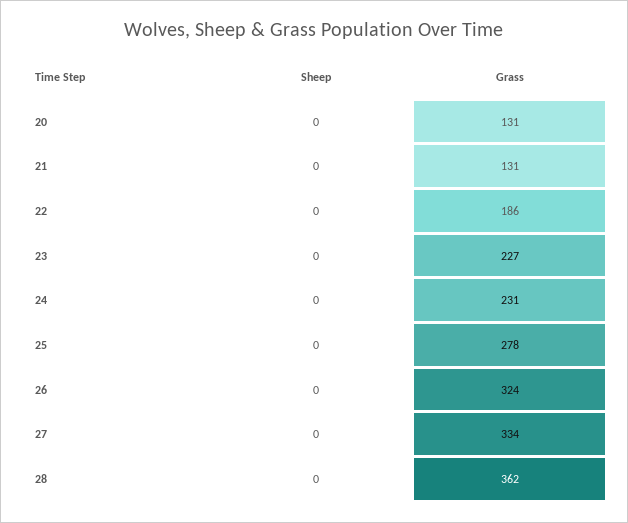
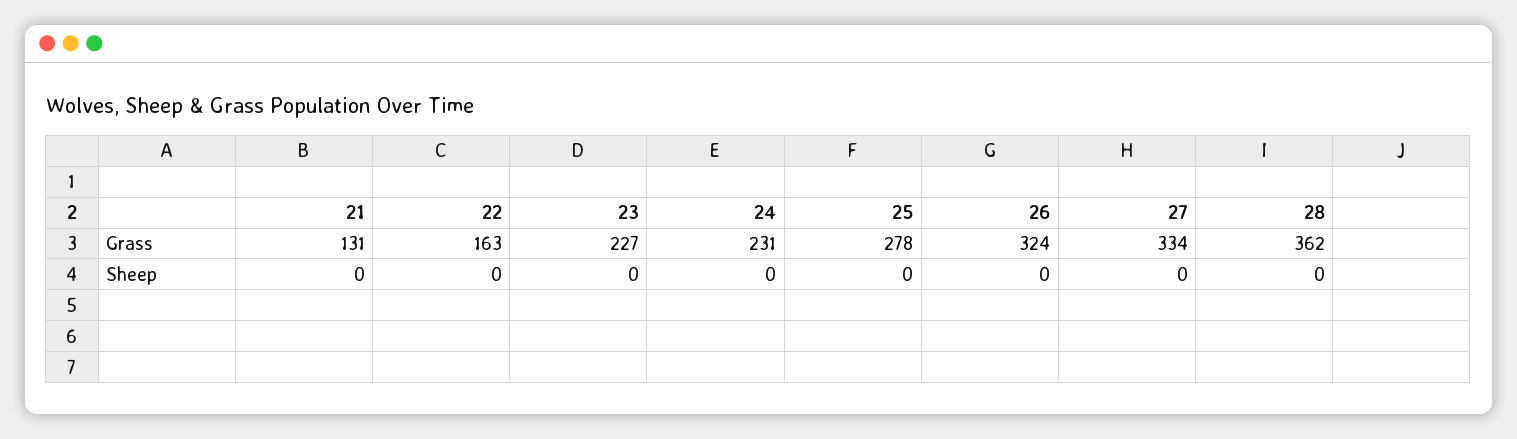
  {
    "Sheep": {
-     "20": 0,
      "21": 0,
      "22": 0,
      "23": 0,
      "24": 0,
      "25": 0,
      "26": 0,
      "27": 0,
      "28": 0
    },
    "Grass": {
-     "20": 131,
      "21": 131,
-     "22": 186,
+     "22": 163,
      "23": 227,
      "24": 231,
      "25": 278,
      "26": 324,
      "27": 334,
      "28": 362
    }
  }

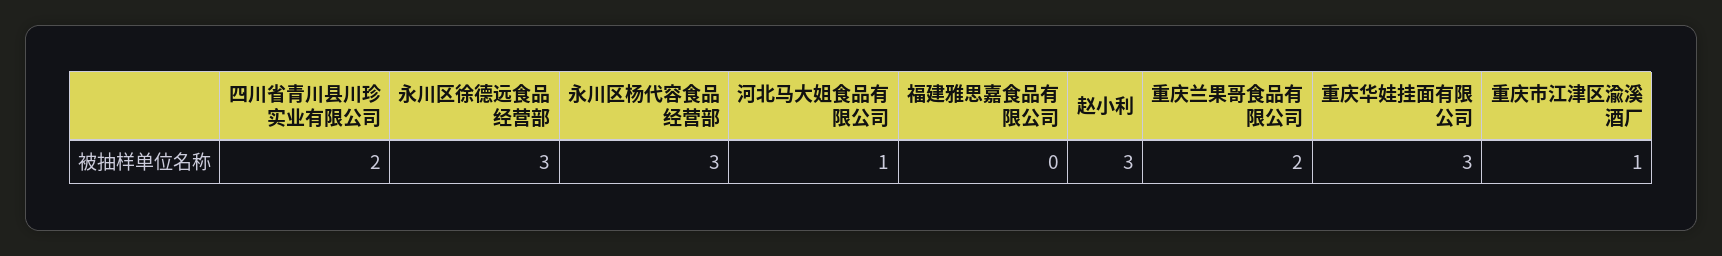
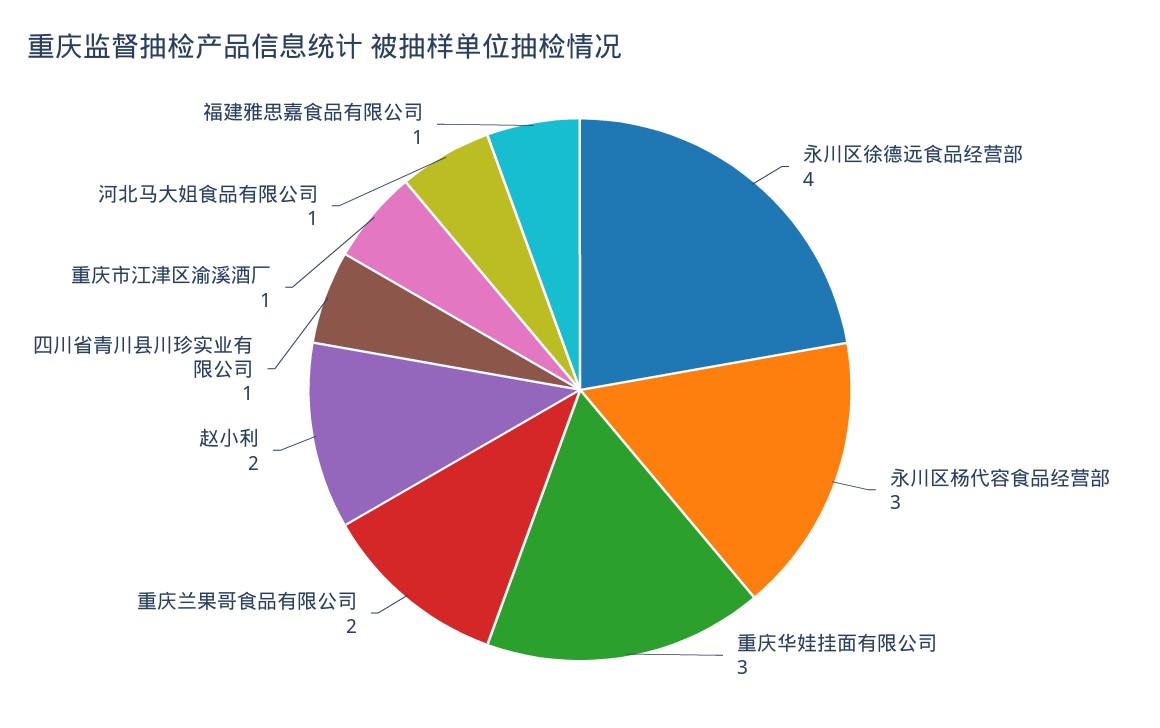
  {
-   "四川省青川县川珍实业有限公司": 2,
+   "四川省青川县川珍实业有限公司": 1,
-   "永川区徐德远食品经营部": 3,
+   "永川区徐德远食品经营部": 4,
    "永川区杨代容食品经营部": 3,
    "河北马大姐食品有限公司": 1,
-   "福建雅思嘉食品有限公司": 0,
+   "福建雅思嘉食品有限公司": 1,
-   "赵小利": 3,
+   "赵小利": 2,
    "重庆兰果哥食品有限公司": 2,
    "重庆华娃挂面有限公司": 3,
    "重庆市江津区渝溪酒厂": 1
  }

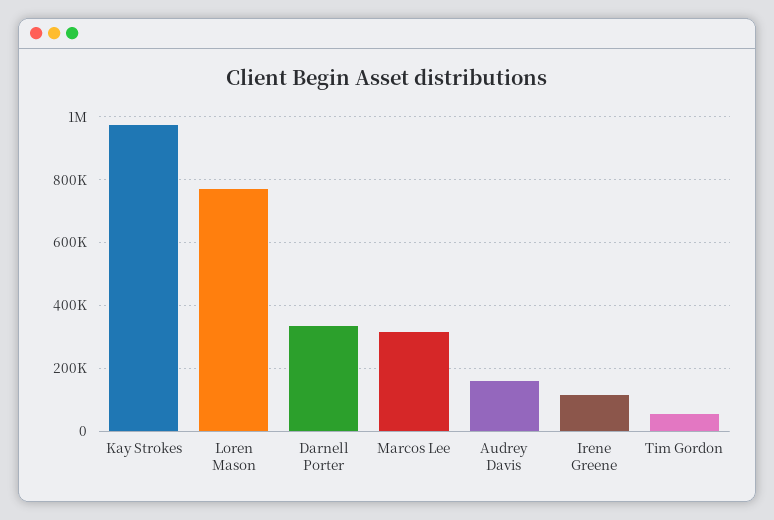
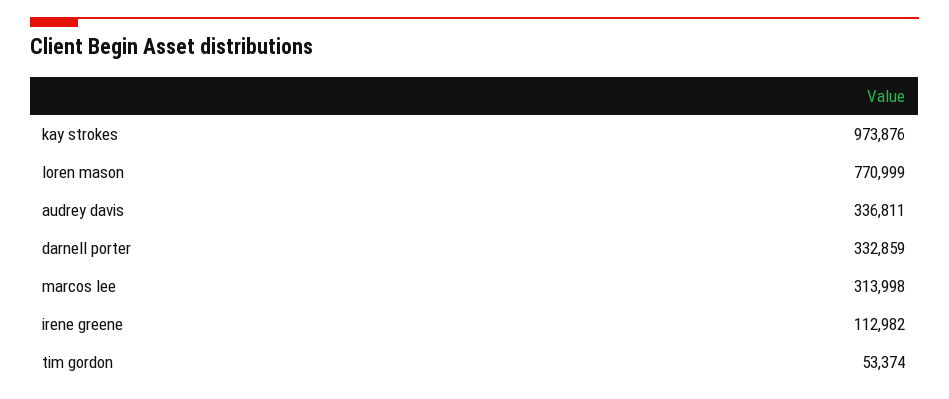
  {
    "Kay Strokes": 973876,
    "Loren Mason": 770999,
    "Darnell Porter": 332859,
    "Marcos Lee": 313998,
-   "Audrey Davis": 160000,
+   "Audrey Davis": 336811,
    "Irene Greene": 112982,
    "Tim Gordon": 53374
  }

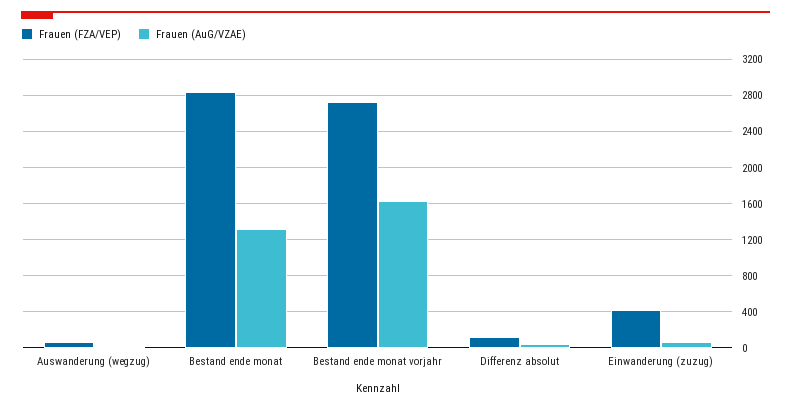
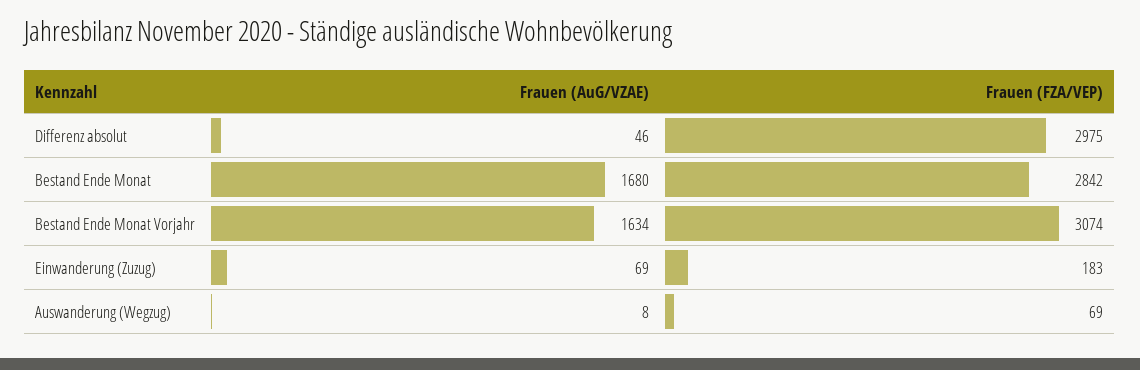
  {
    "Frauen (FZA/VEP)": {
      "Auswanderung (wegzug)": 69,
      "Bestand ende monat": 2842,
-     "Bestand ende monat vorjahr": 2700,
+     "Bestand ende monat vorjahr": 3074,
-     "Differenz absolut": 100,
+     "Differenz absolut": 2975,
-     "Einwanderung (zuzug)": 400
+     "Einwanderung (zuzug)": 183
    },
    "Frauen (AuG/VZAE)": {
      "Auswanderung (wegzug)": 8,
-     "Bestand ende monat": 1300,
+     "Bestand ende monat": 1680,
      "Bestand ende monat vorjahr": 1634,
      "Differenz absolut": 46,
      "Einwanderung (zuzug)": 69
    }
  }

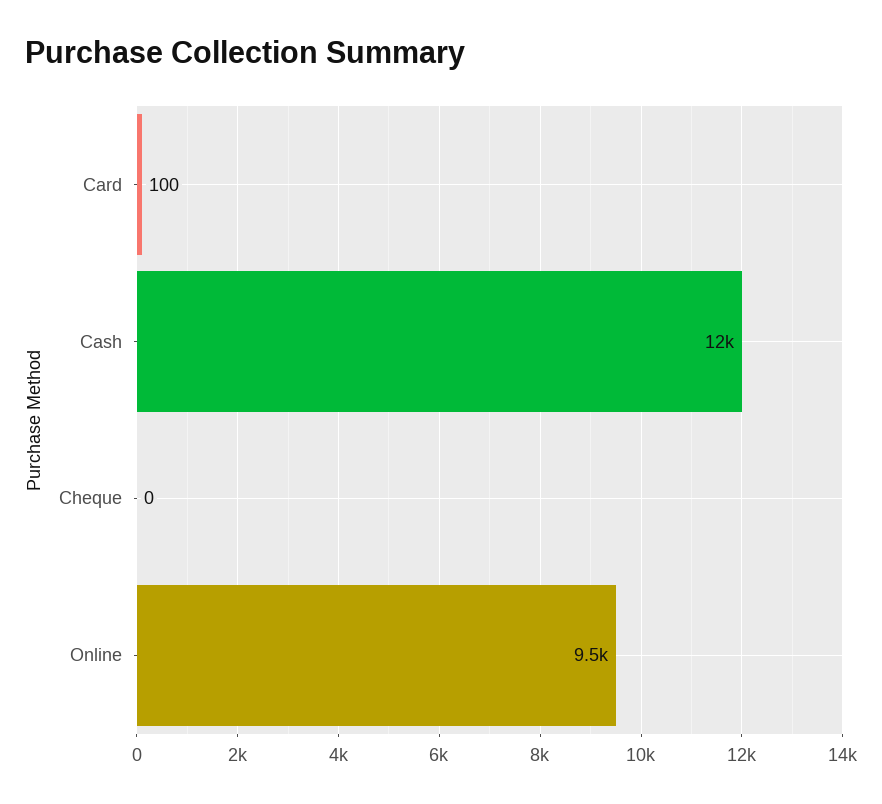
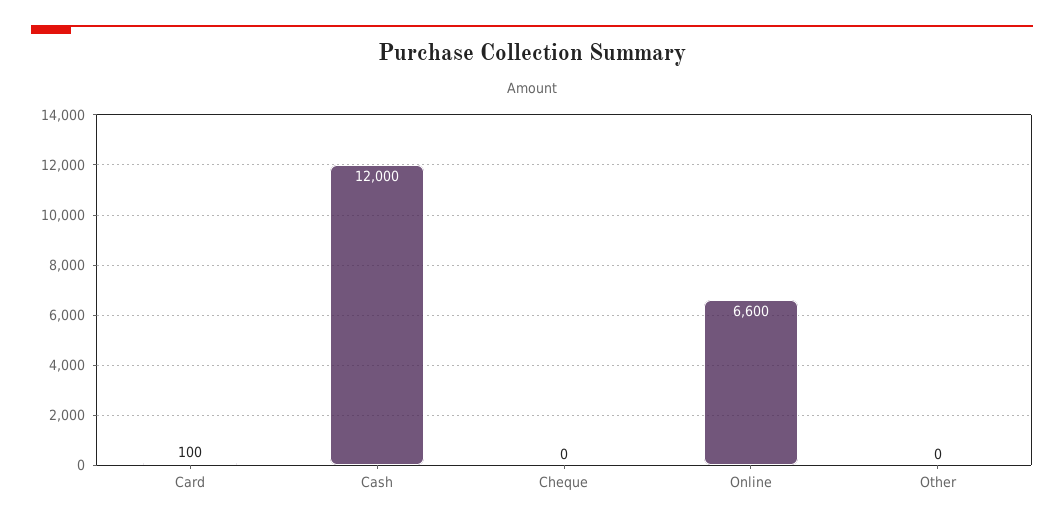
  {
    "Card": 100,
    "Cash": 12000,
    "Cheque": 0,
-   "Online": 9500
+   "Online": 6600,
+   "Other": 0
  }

━━━━━━━━━━━━━━━━━━━━

__What is expected__
Tell how many lines above include the word "四川省青川县川珍实业有限公司". Give the number alone.

__Exercise response__
2